Negotiation is Co-creation
Negotiation isn’t just a box-ticking exercise. It’s a real conversation between you and your top where you both bring your desires, boundaries and ideas to the table. Talk about what you’re hoping to feel or explore, and listen to what excites them too. This back-and-forth builds trust, sparks creativity, and helps shape a scene that works for both of you. The best play isn’t one-sided at all, it’s co-created to meet the needs of all parties involved.
It’s important to be an active participant in scene design and negotiate with each other to determine compatibility from a play perspective and to ensure that everyone is on board with safety considerations and expectations.
Medical/Personal Considerations
Wax isn’t ’part’ of a scene. It IS a scene. There’s risks involved and it’s important to do a self-check on your own medical and personal considerations
- Do you have any allergies? E.g. soy, almond oil, coconut oil. Different candles have different ingredients in them.
- Do you have asthma? Candle smoke can aggravate asthma symptoms
- Do you have any medical conditions? E.g. poor circulation, dizziness, epilepsy, Raynaud’s phenomenon, heart conditions, anything that may affect heat tolerance?
- Do you have any skin conditions, such as eczema, psoriasis, rashes? These areas will need to be avoided.
- Do you have physical limitations that may make holding particular body positions difficult?
- Do you have any muscular or joint injuries that may be painful or overly sensitive? Acutely or chronically painful muscles, tendons and joints can be hypersensitive to heat application over the area.
- Are you on any medications or substances that may cause skin sensitivity, altered states, drowsiness or changes in pain tolerance? This includes alcohol. Play should not be performed under the influence.
- Do you have any tattoos or piercings? Fresh tattoos and piercings should be avoided. Metal may heat under wax in piercings.

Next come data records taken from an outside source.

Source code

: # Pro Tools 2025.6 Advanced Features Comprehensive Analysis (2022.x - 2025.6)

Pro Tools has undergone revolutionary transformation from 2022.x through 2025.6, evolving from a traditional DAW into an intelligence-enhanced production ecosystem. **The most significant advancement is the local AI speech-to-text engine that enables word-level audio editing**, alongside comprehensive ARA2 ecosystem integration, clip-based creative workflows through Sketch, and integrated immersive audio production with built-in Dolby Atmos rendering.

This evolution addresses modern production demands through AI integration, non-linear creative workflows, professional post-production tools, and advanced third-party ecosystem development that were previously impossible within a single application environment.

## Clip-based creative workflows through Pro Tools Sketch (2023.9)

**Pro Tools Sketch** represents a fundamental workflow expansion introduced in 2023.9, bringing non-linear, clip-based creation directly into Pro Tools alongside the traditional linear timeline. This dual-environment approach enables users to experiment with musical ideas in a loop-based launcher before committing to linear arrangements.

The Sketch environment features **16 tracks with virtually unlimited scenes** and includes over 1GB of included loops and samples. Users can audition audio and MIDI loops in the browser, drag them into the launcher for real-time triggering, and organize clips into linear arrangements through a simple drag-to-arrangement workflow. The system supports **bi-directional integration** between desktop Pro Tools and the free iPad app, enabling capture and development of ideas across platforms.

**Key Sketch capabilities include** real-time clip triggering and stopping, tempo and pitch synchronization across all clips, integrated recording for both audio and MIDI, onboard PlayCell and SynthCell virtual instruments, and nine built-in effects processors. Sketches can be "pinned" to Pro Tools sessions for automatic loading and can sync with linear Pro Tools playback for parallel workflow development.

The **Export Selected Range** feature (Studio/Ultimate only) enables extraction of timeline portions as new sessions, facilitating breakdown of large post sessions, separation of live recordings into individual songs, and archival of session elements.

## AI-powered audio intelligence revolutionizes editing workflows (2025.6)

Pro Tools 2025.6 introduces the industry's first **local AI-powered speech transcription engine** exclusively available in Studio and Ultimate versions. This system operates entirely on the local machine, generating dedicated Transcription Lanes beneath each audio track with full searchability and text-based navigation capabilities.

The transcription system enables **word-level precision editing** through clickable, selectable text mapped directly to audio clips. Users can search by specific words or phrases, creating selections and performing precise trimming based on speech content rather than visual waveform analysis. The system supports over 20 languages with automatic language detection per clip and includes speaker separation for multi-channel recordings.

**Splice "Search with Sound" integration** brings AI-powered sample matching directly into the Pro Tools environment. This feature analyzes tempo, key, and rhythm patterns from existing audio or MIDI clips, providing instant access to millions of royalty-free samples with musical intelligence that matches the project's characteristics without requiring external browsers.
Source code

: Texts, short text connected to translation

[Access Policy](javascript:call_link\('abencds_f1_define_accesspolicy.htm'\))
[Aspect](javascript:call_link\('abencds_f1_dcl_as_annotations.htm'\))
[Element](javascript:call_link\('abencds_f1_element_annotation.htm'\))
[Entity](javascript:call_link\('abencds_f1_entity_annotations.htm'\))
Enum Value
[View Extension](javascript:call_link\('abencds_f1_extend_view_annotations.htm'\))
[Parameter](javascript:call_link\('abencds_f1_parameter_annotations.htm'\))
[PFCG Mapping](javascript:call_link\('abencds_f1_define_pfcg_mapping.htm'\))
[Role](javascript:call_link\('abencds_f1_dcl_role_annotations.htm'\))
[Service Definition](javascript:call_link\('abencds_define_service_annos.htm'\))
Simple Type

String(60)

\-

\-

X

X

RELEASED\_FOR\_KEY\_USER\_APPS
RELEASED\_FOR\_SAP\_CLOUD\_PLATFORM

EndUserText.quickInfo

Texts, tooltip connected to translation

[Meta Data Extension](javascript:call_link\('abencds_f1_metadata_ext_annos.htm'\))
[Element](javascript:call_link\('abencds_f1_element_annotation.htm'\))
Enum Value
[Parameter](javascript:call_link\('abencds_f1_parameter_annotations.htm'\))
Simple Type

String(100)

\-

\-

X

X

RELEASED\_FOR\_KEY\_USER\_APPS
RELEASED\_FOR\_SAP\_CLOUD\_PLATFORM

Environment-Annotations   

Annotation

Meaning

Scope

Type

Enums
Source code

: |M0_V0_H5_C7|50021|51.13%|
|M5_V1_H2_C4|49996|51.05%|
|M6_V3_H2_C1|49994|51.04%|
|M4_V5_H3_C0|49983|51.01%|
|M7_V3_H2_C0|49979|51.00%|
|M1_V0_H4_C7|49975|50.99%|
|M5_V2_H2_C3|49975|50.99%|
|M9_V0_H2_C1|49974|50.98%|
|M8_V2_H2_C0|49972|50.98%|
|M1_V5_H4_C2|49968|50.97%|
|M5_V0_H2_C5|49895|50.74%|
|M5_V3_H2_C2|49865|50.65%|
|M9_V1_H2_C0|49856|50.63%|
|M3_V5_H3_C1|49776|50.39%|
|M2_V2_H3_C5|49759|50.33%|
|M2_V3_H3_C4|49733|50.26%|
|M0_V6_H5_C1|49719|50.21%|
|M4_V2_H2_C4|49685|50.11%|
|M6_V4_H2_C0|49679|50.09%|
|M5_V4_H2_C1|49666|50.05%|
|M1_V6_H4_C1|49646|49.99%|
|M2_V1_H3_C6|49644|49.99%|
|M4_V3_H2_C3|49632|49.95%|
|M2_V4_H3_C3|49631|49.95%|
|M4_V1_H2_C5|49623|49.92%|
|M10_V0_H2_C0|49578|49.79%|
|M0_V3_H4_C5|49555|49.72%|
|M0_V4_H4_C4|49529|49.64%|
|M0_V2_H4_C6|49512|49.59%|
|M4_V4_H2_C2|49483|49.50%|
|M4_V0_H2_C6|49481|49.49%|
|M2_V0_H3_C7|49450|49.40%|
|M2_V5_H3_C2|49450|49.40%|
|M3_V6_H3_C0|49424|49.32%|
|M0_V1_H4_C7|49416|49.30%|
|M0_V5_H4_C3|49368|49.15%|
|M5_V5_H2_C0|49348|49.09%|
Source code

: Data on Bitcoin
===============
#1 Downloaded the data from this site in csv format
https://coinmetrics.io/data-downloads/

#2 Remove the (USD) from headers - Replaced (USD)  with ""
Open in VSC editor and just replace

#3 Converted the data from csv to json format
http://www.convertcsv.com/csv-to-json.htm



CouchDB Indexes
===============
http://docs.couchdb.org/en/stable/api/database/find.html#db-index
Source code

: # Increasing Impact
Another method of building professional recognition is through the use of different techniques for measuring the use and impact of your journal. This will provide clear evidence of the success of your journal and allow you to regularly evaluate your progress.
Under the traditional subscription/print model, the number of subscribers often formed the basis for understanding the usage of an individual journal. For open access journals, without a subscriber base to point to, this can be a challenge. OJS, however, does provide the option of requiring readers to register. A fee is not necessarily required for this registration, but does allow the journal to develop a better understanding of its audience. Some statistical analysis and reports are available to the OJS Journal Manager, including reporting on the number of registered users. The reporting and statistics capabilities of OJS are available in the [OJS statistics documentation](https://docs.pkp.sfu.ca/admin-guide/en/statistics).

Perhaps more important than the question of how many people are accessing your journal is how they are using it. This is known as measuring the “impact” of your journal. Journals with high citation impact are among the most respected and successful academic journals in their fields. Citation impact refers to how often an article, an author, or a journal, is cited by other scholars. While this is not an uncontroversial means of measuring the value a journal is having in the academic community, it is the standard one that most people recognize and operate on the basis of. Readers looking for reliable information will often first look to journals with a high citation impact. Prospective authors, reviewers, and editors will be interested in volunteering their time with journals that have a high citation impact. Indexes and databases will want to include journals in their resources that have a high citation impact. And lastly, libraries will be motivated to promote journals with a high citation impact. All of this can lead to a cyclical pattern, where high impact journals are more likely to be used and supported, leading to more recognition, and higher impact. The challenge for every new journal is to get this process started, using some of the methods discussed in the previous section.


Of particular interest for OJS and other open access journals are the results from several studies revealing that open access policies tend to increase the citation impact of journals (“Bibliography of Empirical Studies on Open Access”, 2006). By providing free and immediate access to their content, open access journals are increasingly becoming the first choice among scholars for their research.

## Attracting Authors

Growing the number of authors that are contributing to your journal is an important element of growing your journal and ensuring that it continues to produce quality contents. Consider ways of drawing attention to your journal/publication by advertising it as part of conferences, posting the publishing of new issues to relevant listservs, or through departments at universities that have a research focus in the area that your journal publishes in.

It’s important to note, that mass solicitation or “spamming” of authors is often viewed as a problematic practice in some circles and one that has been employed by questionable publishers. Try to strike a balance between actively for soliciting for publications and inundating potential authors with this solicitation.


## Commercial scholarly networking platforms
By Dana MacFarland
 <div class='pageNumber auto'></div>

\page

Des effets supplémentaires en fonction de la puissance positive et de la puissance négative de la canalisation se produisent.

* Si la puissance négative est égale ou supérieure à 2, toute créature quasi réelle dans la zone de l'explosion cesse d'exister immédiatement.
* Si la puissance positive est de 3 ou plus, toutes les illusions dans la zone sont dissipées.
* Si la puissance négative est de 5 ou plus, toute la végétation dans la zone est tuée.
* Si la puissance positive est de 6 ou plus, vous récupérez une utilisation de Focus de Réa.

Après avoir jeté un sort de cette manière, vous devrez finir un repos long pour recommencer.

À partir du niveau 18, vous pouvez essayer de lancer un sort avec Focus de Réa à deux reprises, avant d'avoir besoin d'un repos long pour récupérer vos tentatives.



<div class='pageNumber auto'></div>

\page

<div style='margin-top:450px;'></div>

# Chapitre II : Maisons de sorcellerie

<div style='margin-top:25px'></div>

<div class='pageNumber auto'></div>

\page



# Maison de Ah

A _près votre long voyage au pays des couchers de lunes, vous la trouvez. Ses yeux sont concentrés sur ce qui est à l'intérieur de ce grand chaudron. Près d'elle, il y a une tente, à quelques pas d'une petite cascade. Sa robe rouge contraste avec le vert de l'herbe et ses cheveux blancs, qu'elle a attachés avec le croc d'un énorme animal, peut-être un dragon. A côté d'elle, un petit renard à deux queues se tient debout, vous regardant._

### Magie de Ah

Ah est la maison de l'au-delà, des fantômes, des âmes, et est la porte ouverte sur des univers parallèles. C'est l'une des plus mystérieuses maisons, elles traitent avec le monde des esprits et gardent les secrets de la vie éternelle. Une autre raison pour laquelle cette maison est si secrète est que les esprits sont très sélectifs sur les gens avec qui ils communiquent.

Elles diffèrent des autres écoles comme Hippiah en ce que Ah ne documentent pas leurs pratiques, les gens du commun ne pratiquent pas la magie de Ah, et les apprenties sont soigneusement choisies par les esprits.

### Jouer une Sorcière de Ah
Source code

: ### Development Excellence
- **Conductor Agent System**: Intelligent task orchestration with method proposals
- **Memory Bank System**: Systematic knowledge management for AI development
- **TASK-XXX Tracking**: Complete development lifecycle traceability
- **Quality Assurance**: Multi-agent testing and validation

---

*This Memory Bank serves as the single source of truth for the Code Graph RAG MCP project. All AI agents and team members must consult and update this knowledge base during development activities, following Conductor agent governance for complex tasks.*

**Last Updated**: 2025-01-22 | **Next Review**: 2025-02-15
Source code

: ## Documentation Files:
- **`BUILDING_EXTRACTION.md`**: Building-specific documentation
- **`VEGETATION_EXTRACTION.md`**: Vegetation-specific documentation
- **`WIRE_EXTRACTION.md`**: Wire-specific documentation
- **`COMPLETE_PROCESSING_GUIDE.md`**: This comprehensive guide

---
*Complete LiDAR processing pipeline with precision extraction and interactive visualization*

- Have you had laser hair removal or any other procedure done within the last two weeks? Wax should be avoided in these areas.
- For uterus-owning individuals - Know your cycle. Pain tolerance and skin sensitivity changes with phases, and tolerance is usually highest in the follicular phase.
- Know your own mental/physica/emotional state on the day of play as this will affect your ability to tolerate certain types of play or temperatures.
- Is there anything in particular that is a known trigger for you for past trauma, e.g. smoke, heat, claustrophobia, knives.
Communication as a Bottom
- You must be comfortable as a bottom with communicating honestly and clearly with your top. They are relying on your verbal feedback as well as your body language to gauge your enjoyment of the play, as well as your level of comfort. They aren’t mind readers, even if they have wonderful observational skills.
- The traffic light system applies here as it does to many aspects of BDSM play. Green = the temperature and area is good, proceed as usual. Yellow = nearing limit, move away from that area, reduce temperature. Red = Stop Play. End Scene Immediately. Communicate the issue at the time if you can.
- If you cannot use your voice for some reason, e.g. wearing a ball gag, determine a different system of communication, such as taps, foot stamps etc.
- ALWAYS communicate if the temperature is too hot, if there is excessive pain, if there is burning, itching, a reaction, inappropriate splashing (e.g. in eyes) or anything that is abnormal.
After Scenes
- Know yourself and what you need after scenes, what drop looks like for you and how to manage it, if you have experienced it before.
- Allow your top to perform aftercare as negotiated. They often need aftercare as much as a bottom does.
- Monitor your body and skin for signs of sensitivity or burns and treat accordingly
Hopefully this has been informative! This is by no means an exhaustive list, and I will continually add to it. Please comment if you have any other suggestions.